Oil and gas sector ‘needs continuity’, says Scottish Labour deputy leader

Labour Party leader Jeremy Corbyn (right) with newly elected Scottish Labour leader Richard Leonard and Lesley Laird MP ahead of the party's National Executive Committee (NEC) meeting in Glasgow. PRESS ASSOCIATION Photo. Picture date: Sunday November 26, 2017. See PA story SCOTLAND Labour. Photo credit should read: John Linton/PA Wire
Labour Party leader Jeremy Corbyn (right) with newly elected Scottish Labour leader Richard Leonard and Lesley Laird MP ahead of the party's National Executive Committee (NEC) meeting in Glasgow. PRESS ASSOCIATION Photo. Picture date: Sunday November 26, 2017. See PA story SCOTLAND Labour. Photo credit should read: John Linton/PA Wire

Scottish Labour deputy leader Lesley Laird visited Aberdeen to speak to oil and fish industry leaders.

Ms Laird, who is also shadow Scottish Secretary, met staff from Oil and Gas UK to discuss concerns about long-term plans for the sector, as well as Brexit.
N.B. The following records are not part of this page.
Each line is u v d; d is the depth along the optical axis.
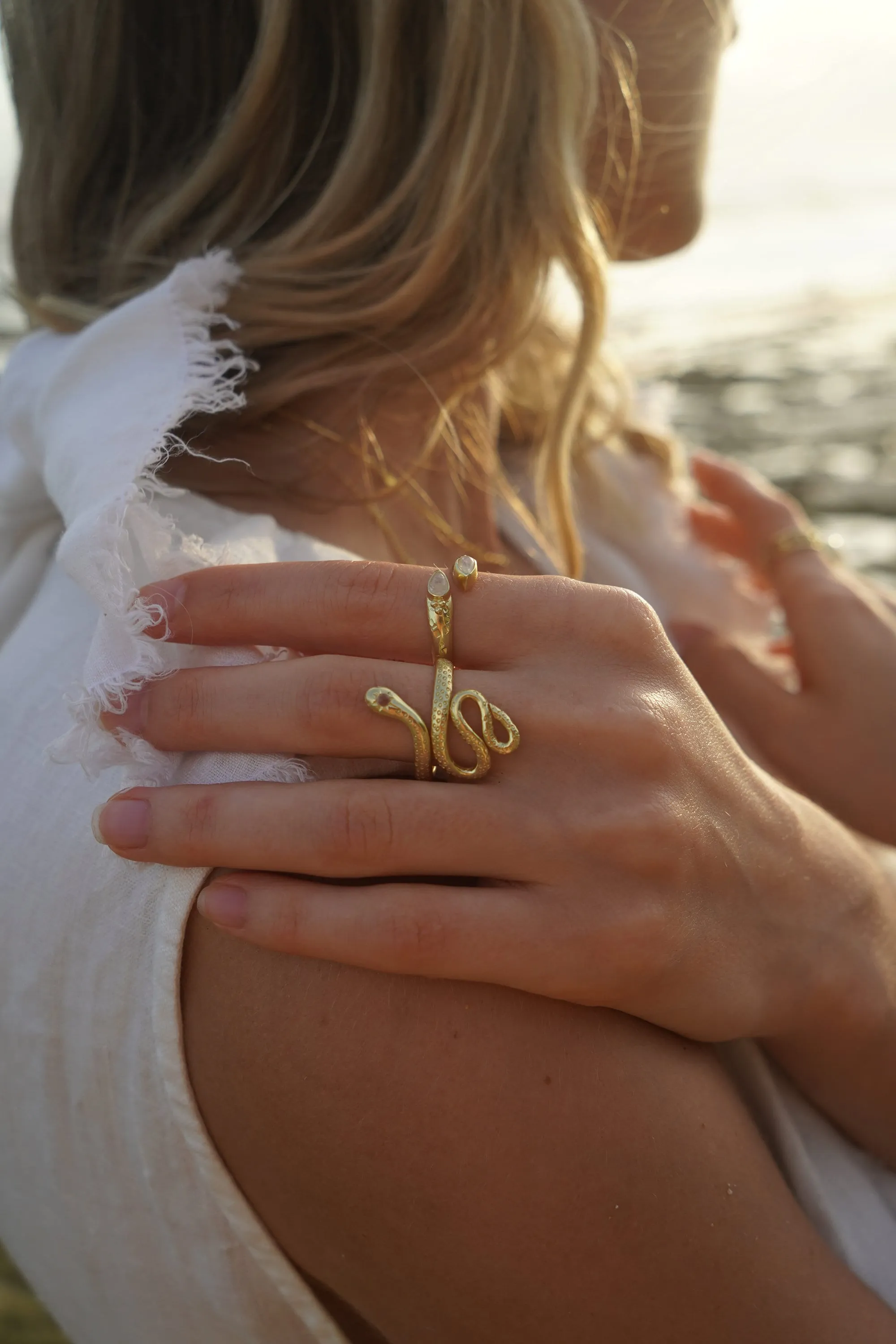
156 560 0.29
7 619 0.36
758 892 0.30
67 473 0.30
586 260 0.35
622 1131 0.27
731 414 2.57
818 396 2.69
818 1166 0.33
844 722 0.44
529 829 0.27
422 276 0.33
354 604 0.28
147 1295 0.31
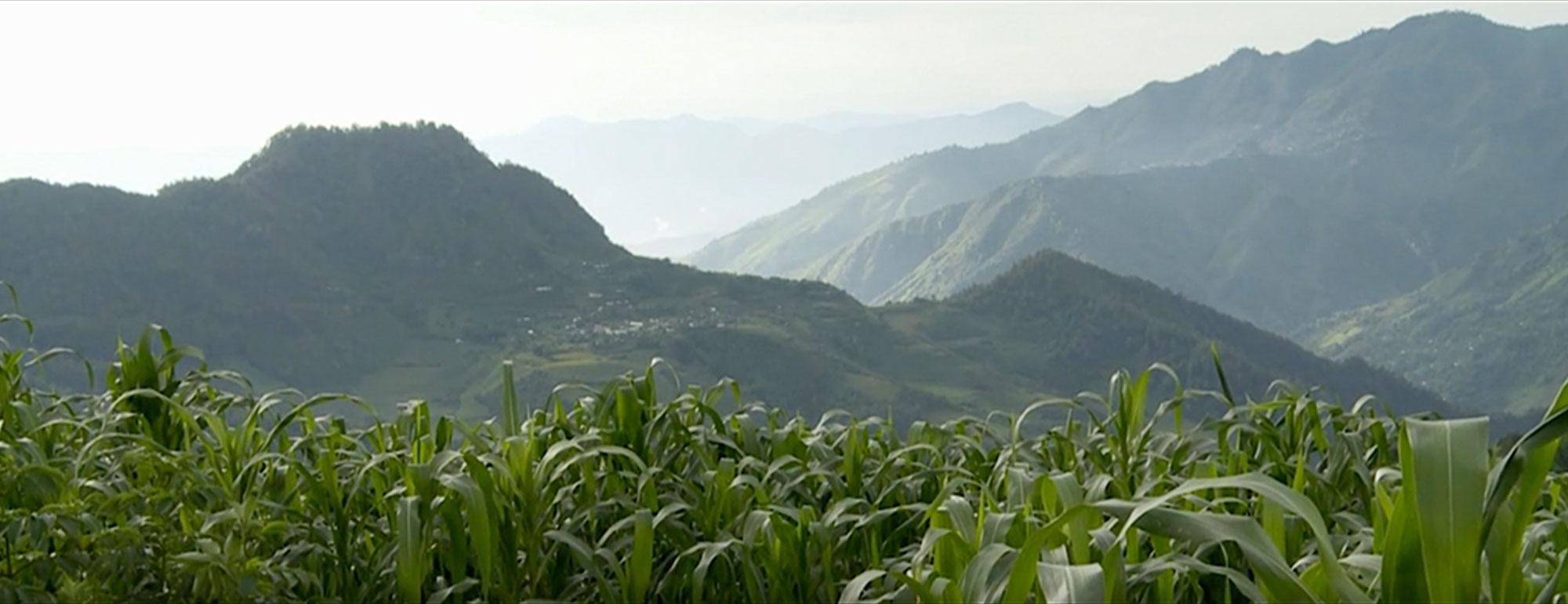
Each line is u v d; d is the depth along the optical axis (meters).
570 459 3.22
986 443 4.14
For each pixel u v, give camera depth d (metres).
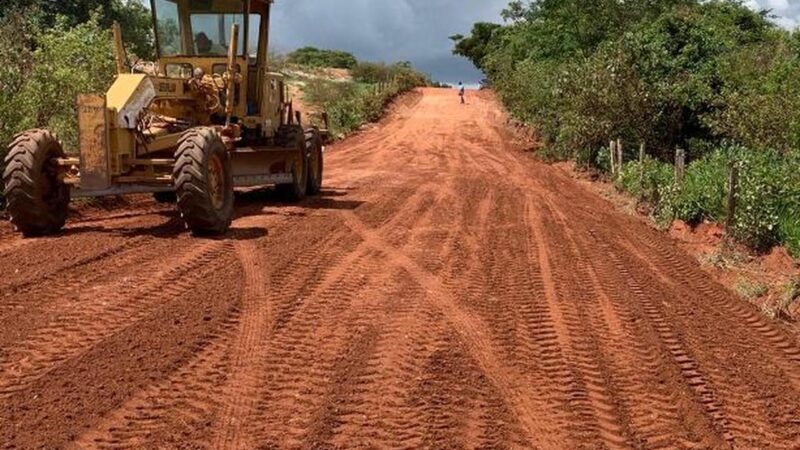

Concerns have been highlighted about the number of energy ministers appointed at Westminister over recent years, with Claire Perry being the latest appointee to the post.

“The industry does need some continuity,” said Ms Laird. “It takes time to build up knowledge and expertise in such a complex area.

“(It’s) a bit like a football team…if you constantly change the players then you can’t expect to get the best performance.”

Ms Laird also pledged to take up concerns with overpayments for the apprenticeship levy with the Scottish and UK governments.

She said: “In some instances companies are paying twice because as a member of the industry body they already pay to support training and development.

“Since the introduction of the apprenticeship levy, in some cases they are having to pay again – so they are being double-taxed if you like.

“We have raised this already with Scottish Energy Minister Paul Wheelhouse, who I think is amenable to looking into these cases, so I will contact him again.”

Ms Laird also met Mike Park, chief executive of the Scottish White Fish Producers Association, and Ian Gatt, president of the Scottish Fishermen’s Federation, who were concerned about Brexit negotiations.

“They would like to see a recognition fishing doesn’t have to be under the ‘either in or out’ umbrella,” she said. “We are coming up to some major deadlines for the sector and, without political leadership, businesses are starting to have to decide what they need to do to stop themselves falling off a cliff edge.”